WORK REQUEST
Leaving the images behind, copy every line of the records exactly.

Records from a data collection
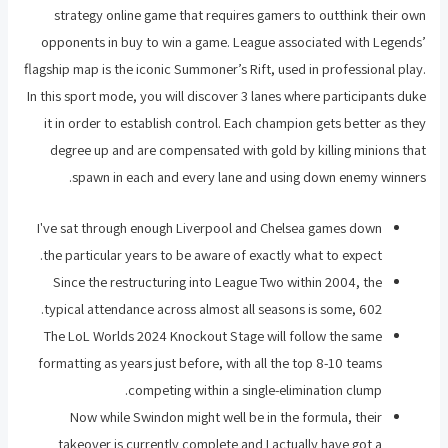
strategy online game that requires gamers to outthink their own
opponents in buy to win a game. League associated with Legends’
flagship map is the iconic Summoner’s Rift, used in professional play.
In this sport mode, you will discover 3 lanes where participants duke
it in order to establish control. Each champion gets better as they
degree up and are compensated with gold by killing minions that
spawn in each and every lane and using down enemy winners.
I've sat through enough Liverpool and Chelsea games down
the particular years to be aware of exactly what to expect.
Since the restructuring into League Two within 2004, the
typical attendance across almost all seasons is some, 602.
The LoL Worlds 2024 Knockout Stage will follow the same
formatting as years just before, with all the top 8-10 teams
competing within a single-elimination clump.
Now while Swindon might well be in the formula, their
takeover is currently complete and I actually have got a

FINAL ANSWER
strategy online game that requires gamers to outthink their own
opponents in buy to win a game. League associated with Legends’
flagship map is the iconic Summoner’s Rift, used in professional play.
In this sport mode, you will discover 3 lanes where participants duke
it in order to establish control. Each champion gets better as they
degree up and are compensated with gold by killing minions that
spawn in each and every lane and using down enemy winners.
I've sat through enough Liverpool and Chelsea games down
the particular years to be aware of exactly what to expect.
Since the restructuring into League Two within 2004, the
typical attendance across almost all seasons is some, 602.
The LoL Worlds 2024 Knockout Stage will follow the same
formatting as years just before, with all the top 8-10 teams
competing within a single-elimination clump.
Now while Swindon might well be in the formula, their
takeover is currently complete and I actually have got a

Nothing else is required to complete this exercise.